# [What the task requires]
Every line containing "grab" should be copied out. Go through the entries and find them.

# [Given data]
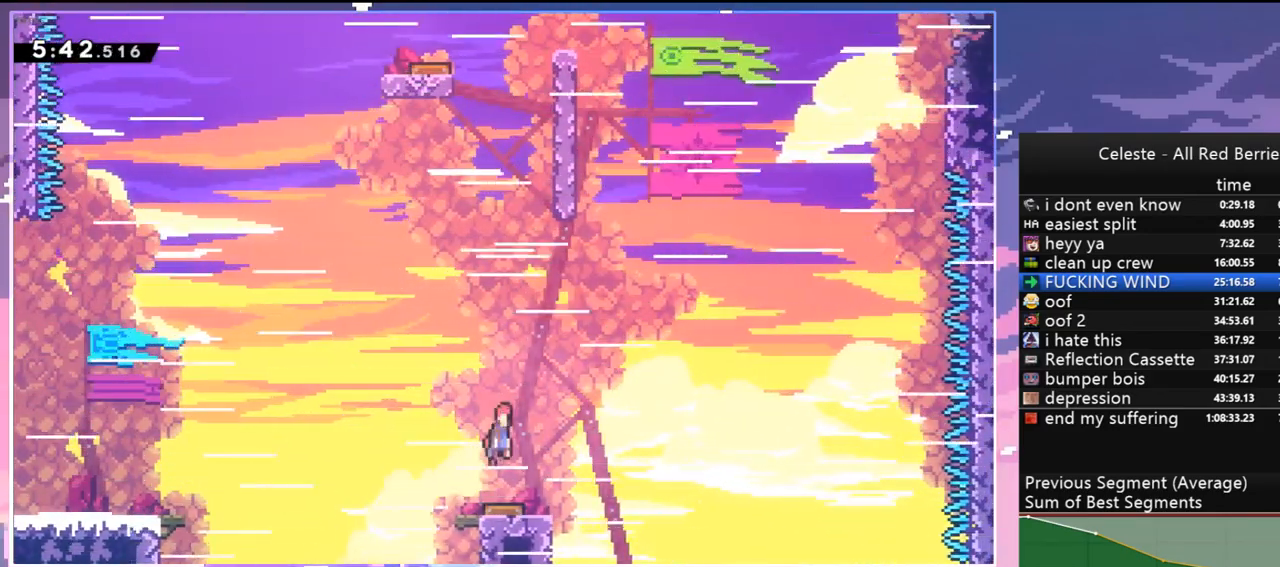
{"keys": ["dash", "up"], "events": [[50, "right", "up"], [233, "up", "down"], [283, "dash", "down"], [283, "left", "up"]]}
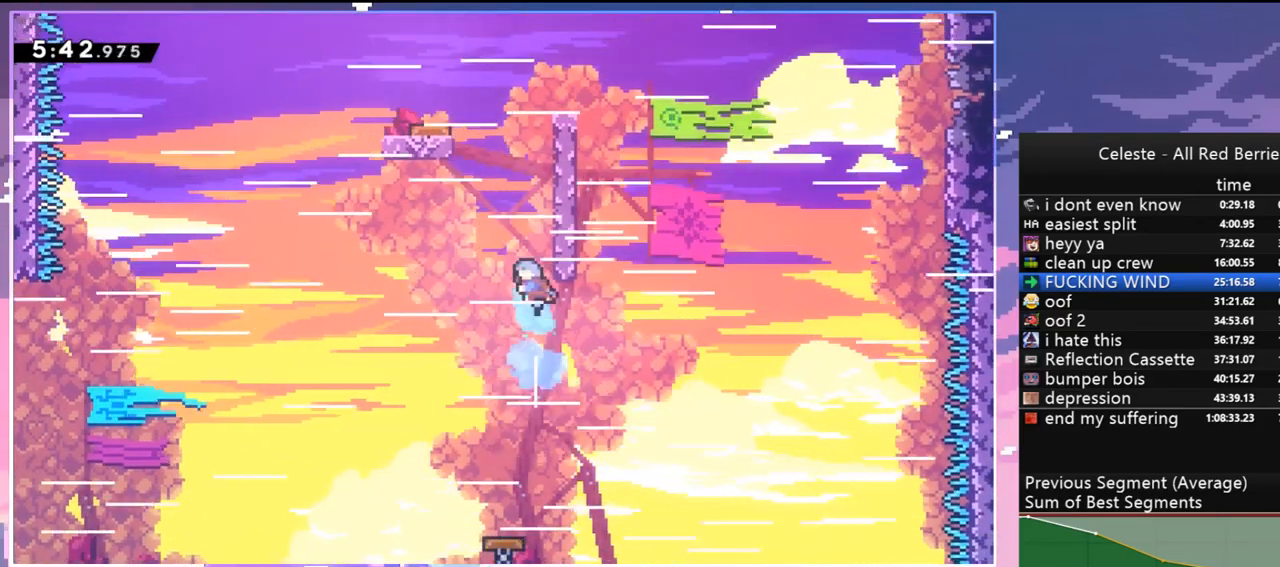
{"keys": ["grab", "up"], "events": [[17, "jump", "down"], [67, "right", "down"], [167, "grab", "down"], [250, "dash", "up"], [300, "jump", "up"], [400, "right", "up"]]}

==

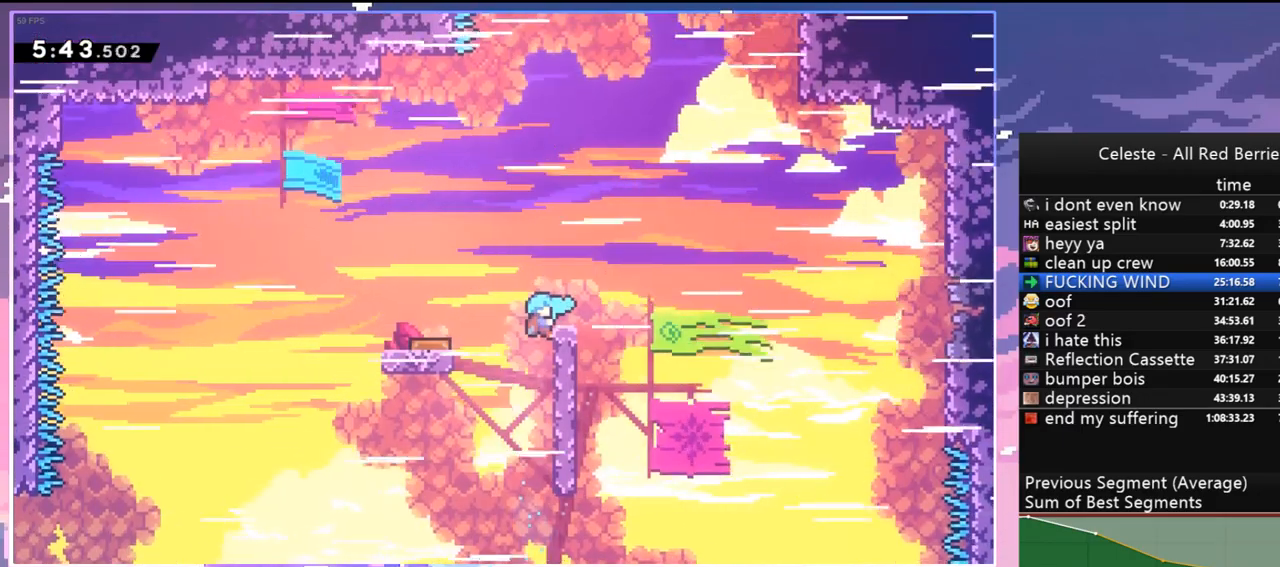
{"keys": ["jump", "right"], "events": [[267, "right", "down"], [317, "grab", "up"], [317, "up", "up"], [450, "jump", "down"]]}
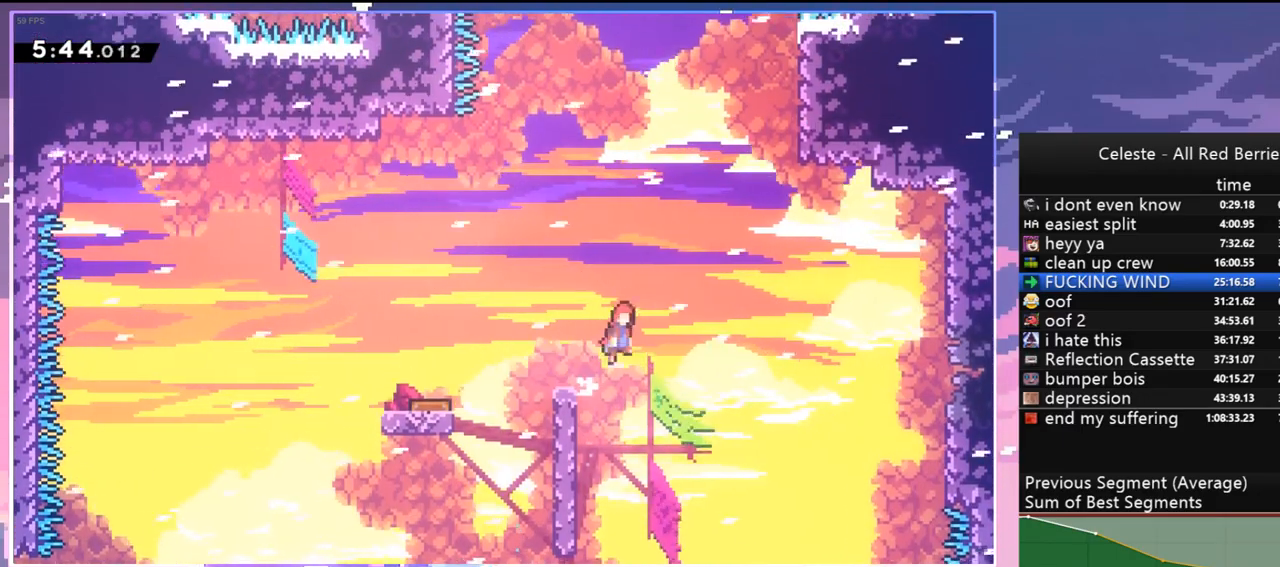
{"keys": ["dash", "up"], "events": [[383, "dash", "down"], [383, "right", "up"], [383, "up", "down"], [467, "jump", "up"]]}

---

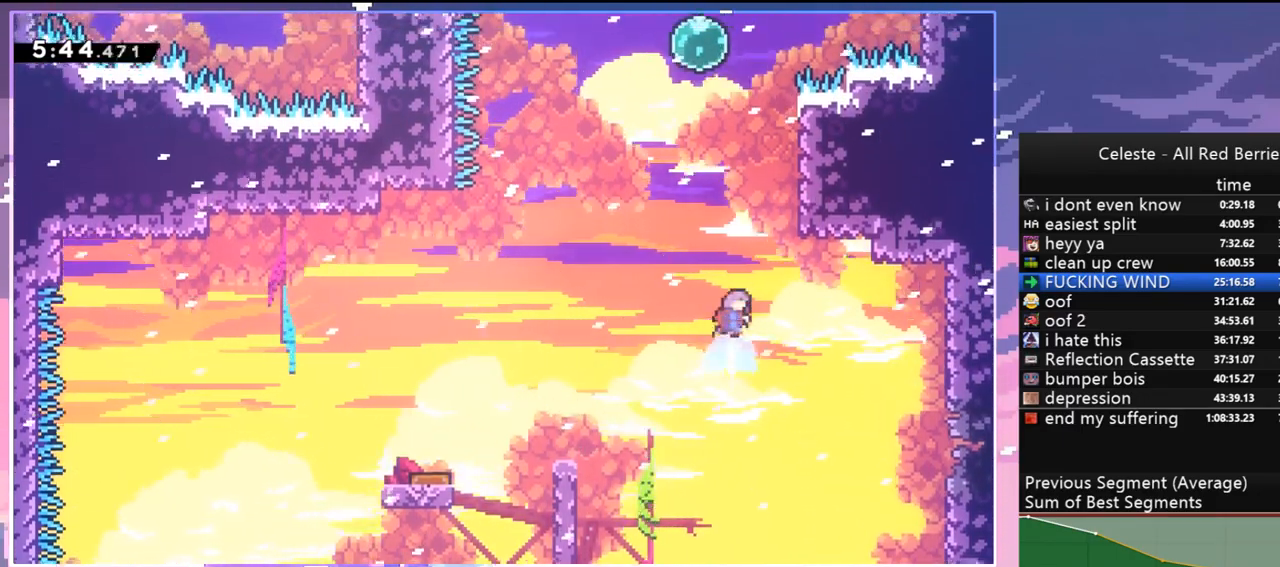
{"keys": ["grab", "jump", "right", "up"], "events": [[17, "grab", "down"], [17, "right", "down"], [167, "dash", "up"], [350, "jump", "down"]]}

# [Result of the exercise]
{"keys": ["grab", "up"], "events": [[17, "jump", "down"], [67, "right", "down"], [167, "grab", "down"], [250, "dash", "up"], [300, "jump", "up"], [400, "right", "up"]]}
{"keys": ["jump", "right"], "events": [[267, "right", "down"], [317, "grab", "up"], [317, "up", "up"], [450, "jump", "down"]]}
{"keys": ["grab", "jump", "right", "up"], "events": [[17, "grab", "down"], [17, "right", "down"], [167, "dash", "up"], [350, "jump", "down"]]}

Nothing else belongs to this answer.